À Lille, le couple royal est reçu avec tous les honneurs à la préfecture de Lille. On emmène la reine Elizabeth déambuler dans le marché aux fleurs qui se tient sur la Grand Place. Le programme laisse la place à un moment plus solennel : le dépôt d'une gerbe sur le monument aux morts de la place Rihour. On touche là l'une des raisons de la présence d'Elizabeth II à Lille. En 1957, la Seconde Guerre mondiale est encore fraîche dans tous les esprits, et la capitale des Flandres a joué, pour les Britanniques, un rôle bien particulier. 
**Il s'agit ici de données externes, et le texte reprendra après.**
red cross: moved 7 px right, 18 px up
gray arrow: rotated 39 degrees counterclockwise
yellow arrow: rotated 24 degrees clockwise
Très industrialisée, la région lilloise a été un pôle stratégique pour les Allemands et a été occupée en continu entre 1940 et 1944. La ville ne tombe qu'après une farouche résistance armée, qui permet d'exfiltrer en sécurité vers Dunkerque une grande partie des soldats du Corps expéditionnaire britannique, engagé dans la bataille des Flandres. À Lille et alentours, pendant quatre ans les contingents allemands sont nombreux, et les plaines du Nord ne permettent pas d'organiser les mêmes poches de résistance que dans les maquis des montagnes.

Mais les Lillois, malgré leur faible marge de manœuvre, vont tout tenter pour rendre la vie de l'occupant allemand bien plus difficile. Les sabotages d'usines et de voies ferrées, ainsi que les assassinats ciblés d'officiers allemands, ne sont pas rares. Les grèves sont aussi un autre moyen de résister, comme la grande grève des mineurs du Nord-Pas-de-Calais qui durera du 27 mai au 9 juin 1941, avant d'être durement réprimée. En 1944, la rumeur du débarquement et du retrait progressif des forces allemandes se répand comme une traînée de poudre, car les réseaux de résistance locaux sont en contact avec Londres. Galvanisés par cet espoir retrouvé, ils unissent leurs forces : ce sont les Lillois eux-mêmes qui achèveront de chasser de leurs terres l'occupant allemand en déroute. C'est dire la charge symbolique de la visite de la reine d'Angleterre, et de sa présence sur un lieu de commémoration. La foule lilloise réunie pour l'occasion ne manque d'ailleurs pas de marquer son affection et sa reconnaissance à la reine-mécanicienne. 

À  Roubaix, le rayonnement du textile et le shopping de Sa Majesté

Après leur passage à Lille, Elizabeth II et son mari Philip terminent leur voyage en France par une dense visite d'une heure et demi à Roubaix. Ils sont accueillis par le maire à l'hôtel de ville, et par les "Vive la Reine !" scandés par l'immense foule massée sur le parvis.

La raison en est plus économique : dans les années 1950, l'industrie textile est l'un des trois piliers économiques du pays, et le Nord-Pas-de-Calais a gagné son surnom "d'usine de la France". Roubaix, elle, est même désignée comme "capitale mondiale de la laine" : l'industrie a plutôt bien traversé la guerre, et est à son apogée. La visite du couple royal est donc centrée sur la découverte des usines de la famille Prouvost, dont la célèbre Lainière de Roubaix. L'atelier est répété l'un des plus modernes du monde, notamment car la température y est régulée, ce qui améliore les conditions de travail. 350 ouvrières y sont employées, et on y file chaque année 15% de la production totale de laine de la France, d'après les reportages de l'époque.

Le bleu, réputé la couleur préférée de la reine, est mis à l'honneur dans les ateliers pour l'occasion de la visite guidée. Jean Prouvost, fondateur et directeur de l'usine, avait même alors reconstitué dans l'usine une rue commerçante, pour permettre à Elizabeth II de faire du shopping parmi les produits locaux. Une médaille d'argent doré, gravée du blason de la ville de Roubaix, a été créée spécialement pour commémorer la visite dans la capitale du textile, et conservée dans les Collections Royales.